(DATA LISTING Opens)
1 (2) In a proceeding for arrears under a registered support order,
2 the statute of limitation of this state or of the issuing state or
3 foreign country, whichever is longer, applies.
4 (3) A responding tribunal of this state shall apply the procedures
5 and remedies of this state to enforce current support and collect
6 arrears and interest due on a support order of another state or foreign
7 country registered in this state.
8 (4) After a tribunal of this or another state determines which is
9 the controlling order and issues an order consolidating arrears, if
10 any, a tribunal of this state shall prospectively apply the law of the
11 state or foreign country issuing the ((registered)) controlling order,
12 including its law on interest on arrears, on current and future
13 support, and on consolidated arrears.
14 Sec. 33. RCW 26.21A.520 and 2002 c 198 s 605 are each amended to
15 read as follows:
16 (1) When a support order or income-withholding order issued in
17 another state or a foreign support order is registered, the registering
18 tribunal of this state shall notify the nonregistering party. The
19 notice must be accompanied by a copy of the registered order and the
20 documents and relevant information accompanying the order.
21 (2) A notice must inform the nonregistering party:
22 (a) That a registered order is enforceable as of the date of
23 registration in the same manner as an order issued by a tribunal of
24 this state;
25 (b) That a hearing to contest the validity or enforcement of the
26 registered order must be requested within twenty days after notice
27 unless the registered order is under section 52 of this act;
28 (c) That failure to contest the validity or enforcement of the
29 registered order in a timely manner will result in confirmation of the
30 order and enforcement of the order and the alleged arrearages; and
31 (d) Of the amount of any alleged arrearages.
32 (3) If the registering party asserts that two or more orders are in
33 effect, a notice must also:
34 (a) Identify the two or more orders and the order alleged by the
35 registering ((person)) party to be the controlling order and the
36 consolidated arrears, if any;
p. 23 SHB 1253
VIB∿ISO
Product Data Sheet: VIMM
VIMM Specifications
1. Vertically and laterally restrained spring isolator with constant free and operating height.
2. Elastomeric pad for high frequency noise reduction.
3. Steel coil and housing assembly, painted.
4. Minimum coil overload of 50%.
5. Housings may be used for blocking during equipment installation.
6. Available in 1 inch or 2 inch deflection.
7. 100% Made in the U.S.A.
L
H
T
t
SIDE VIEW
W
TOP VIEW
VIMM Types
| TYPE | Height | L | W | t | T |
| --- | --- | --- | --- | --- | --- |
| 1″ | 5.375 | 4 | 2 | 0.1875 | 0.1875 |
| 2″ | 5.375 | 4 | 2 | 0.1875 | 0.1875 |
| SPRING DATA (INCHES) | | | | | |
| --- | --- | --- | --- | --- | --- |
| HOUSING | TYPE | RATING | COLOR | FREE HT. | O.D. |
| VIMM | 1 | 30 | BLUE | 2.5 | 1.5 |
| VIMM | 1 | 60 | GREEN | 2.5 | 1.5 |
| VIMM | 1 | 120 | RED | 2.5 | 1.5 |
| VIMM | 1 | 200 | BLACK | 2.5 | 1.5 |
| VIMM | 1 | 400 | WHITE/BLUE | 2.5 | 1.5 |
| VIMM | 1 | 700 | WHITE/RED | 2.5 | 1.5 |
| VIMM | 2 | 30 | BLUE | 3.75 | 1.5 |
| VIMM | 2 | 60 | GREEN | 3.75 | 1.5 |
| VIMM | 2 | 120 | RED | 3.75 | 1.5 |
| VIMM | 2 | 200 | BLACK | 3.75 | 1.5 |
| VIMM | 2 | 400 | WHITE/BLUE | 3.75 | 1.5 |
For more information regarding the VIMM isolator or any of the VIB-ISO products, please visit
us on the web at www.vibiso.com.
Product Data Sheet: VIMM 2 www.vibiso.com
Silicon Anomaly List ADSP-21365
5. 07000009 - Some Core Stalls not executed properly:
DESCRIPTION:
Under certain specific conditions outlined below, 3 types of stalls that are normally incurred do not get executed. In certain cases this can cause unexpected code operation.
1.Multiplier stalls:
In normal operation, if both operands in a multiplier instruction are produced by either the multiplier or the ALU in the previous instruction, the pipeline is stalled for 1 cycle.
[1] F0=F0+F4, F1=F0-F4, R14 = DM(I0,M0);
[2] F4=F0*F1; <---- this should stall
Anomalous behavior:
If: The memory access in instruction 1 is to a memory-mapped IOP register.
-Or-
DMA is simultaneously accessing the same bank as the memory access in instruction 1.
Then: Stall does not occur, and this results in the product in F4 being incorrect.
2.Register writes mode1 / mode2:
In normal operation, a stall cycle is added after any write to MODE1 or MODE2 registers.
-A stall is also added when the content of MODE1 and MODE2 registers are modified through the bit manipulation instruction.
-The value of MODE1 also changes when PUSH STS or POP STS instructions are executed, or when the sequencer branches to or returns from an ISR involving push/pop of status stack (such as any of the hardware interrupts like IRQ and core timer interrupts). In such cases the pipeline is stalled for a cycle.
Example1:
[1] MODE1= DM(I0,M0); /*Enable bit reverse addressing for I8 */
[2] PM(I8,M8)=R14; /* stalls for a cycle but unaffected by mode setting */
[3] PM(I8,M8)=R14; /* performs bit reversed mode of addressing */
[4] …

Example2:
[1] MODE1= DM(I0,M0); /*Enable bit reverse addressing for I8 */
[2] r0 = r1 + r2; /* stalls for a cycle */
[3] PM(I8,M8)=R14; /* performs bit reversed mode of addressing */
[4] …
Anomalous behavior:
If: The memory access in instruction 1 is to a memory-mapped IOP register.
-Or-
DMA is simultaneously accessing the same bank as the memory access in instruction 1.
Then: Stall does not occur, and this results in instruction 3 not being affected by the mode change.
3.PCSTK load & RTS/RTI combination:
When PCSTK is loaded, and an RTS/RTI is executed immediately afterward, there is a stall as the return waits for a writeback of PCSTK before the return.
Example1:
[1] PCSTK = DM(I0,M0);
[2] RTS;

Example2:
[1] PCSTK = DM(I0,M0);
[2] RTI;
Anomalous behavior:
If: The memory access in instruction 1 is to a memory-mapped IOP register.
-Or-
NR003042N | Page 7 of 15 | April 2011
(DATA LISTING Closes)
§ **WORK REQUIRED**
Each entry above needs to be returned exactly as written.

§ **EXERCISE OUTPUT**
1 (2) In a proceeding for arrears under a registered support order,
2 the statute of limitation of this state or of the issuing state or
3 foreign country, whichever is longer, applies.
4 (3) A responding tribunal of this state shall apply the procedures
5 and remedies of this state to enforce current support and collect
6 arrears and interest due on a support order of another state or foreign
7 country registered in this state.
8 (4) After a tribunal of this or another state determines which is
9 the controlling order and issues an order consolidating arrears, if
10 any, a tribunal of this state shall prospectively apply the law of the
11 state or foreign country issuing the ((registered)) controlling order,
12 including its law on interest on arrears, on current and future
13 support, and on consolidated arrears.
14 Sec. 33. RCW 26.21A.520 and 2002 c 198 s 605 are each amended to
15 read as follows:
16 (1) When a support order or income-withholding order issued in
17 another state or a foreign support order is registered, the registering
18 tribunal of this state shall notify the nonregistering party. The
19 notice must be accompanied by a copy of the registered order and the
20 documents and relevant information accompanying the order.
21 (2) A notice must inform the nonregistering party:
22 (a) That a registered order is enforceable as of the date of
23 registration in the same manner as an order issued by a tribunal of
24 this state;
25 (b) That a hearing to contest the validity or enforcement of the
26 registered order must be requested within twenty days after notice
27 unless the registered order is under section 52 of this act;
28 (c) That failure to contest the validity or enforcement of the
29 registered order in a timely manner will result in confirmation of the
30 order and enforcement of the order and the alleged arrearages; and
31 (d) Of the amount of any alleged arrearages.
32 (3) If the registering party asserts that two or more orders are in
33 effect, a notice must also:
34 (a) Identify the two or more orders and the order alleged by the
35 registering ((person)) party to be the controlling order and the
36 consolidated arrears, if any;
p. 23 SHB 1253
VIB∿ISO
Product Data Sheet: VIMM
VIMM Specifications
1. Vertically and laterally restrained spring isolator with constant free and operating height.
2. Elastomeric pad for high frequency noise reduction.
3. Steel coil and housing assembly, painted.
4. Minimum coil overload of 50%.
5. Housings may be used for blocking during equipment installation.
6. Available in 1 inch or 2 inch deflection.
7. 100% Made in the U.S.A.
L
H
T
t
SIDE VIEW
W
TOP VIEW
VIMM Types
| TYPE | Height | L | W | t | T |
| --- | --- | --- | --- | --- | --- |
| 1″ | 5.375 | 4 | 2 | 0.1875 | 0.1875 |
| 2″ | 5.375 | 4 | 2 | 0.1875 | 0.1875 |
| SPRING DATA (INCHES) | | | | | |
| --- | --- | --- | --- | --- | --- |
| HOUSING | TYPE | RATING | COLOR | FREE HT. | O.D. |
| VIMM | 1 | 30 | BLUE | 2.5 | 1.5 |
| VIMM | 1 | 60 | GREEN | 2.5 | 1.5 |
| VIMM | 1 | 120 | RED | 2.5 | 1.5 |
| VIMM | 1 | 200 | BLACK | 2.5 | 1.5 |
| VIMM | 1 | 400 | WHITE/BLUE | 2.5 | 1.5 |
| VIMM | 1 | 700 | WHITE/RED | 2.5 | 1.5 |
| VIMM | 2 | 30 | BLUE | 3.75 | 1.5 |
| VIMM | 2 | 60 | GREEN | 3.75 | 1.5 |
| VIMM | 2 | 120 | RED | 3.75 | 1.5 |
| VIMM | 2 | 200 | BLACK | 3.75 | 1.5 |
| VIMM | 2 | 400 | WHITE/BLUE | 3.75 | 1.5 |
For more information regarding the VIMM isolator or any of the VIB-ISO products, please visit
us on the web at www.vibiso.com.
Product Data Sheet: VIMM 2 www.vibiso.com
Silicon Anomaly List ADSP-21365
5. 07000009 - Some Core Stalls not executed properly:
DESCRIPTION:
Under certain specific conditions outlined below, 3 types of stalls that are normally incurred do not get executed. In certain cases this can cause unexpected code operation.
1.Multiplier stalls:
In normal operation, if both operands in a multiplier instruction are produced by either the multiplier or the ALU in the previous instruction, the pipeline is stalled for 1 cycle.
[1] F0=F0+F4, F1=F0-F4, R14 = DM(I0,M0);
[2] F4=F0*F1; <---- this should stall
Anomalous behavior:
If: The memory access in instruction 1 is to a memory-mapped IOP register.
-Or-
DMA is simultaneously accessing the same bank as the memory access in instruction 1.
Then: Stall does not occur, and this results in the product in F4 being incorrect.
2.Register writes mode1 / mode2:
In normal operation, a stall cycle is added after any write to MODE1 or MODE2 registers.
-A stall is also added when the content of MODE1 and MODE2 registers are modified through the bit manipulation instruction.
-The value of MODE1 also changes when PUSH STS or POP STS instructions are executed, or when the sequencer branches to or returns from an ISR involving push/pop of status stack (such as any of the hardware interrupts like IRQ and core timer interrupts). In such cases the pipeline is stalled for a cycle.
Example1:
[1] MODE1= DM(I0,M0); /*Enable bit reverse addressing for I8 */
[2] PM(I8,M8)=R14; /* stalls for a cycle but unaffected by mode setting */
[3] PM(I8,M8)=R14; /* performs bit reversed mode of addressing */
[4] …

Example2:
[1] MODE1= DM(I0,M0); /*Enable bit reverse addressing for I8 */
[2] r0 = r1 + r2; /* stalls for a cycle */
[3] PM(I8,M8)=R14; /* performs bit reversed mode of addressing */
[4] …
Anomalous behavior:
If: The memory access in instruction 1 is to a memory-mapped IOP register.
-Or-
DMA is simultaneously accessing the same bank as the memory access in instruction 1.
Then: Stall does not occur, and this results in instruction 3 not being affected by the mode change.
3.PCSTK load & RTS/RTI combination:
When PCSTK is loaded, and an RTS/RTI is executed immediately afterward, there is a stall as the return waits for a writeback of PCSTK before the return.
Example1:
[1] PCSTK = DM(I0,M0);
[2] RTS;

Example2:
[1] PCSTK = DM(I0,M0);
[2] RTI;
Anomalous behavior:
If: The memory access in instruction 1 is to a memory-mapped IOP register.
-Or-
NR003042N | Page 7 of 15 | April 2011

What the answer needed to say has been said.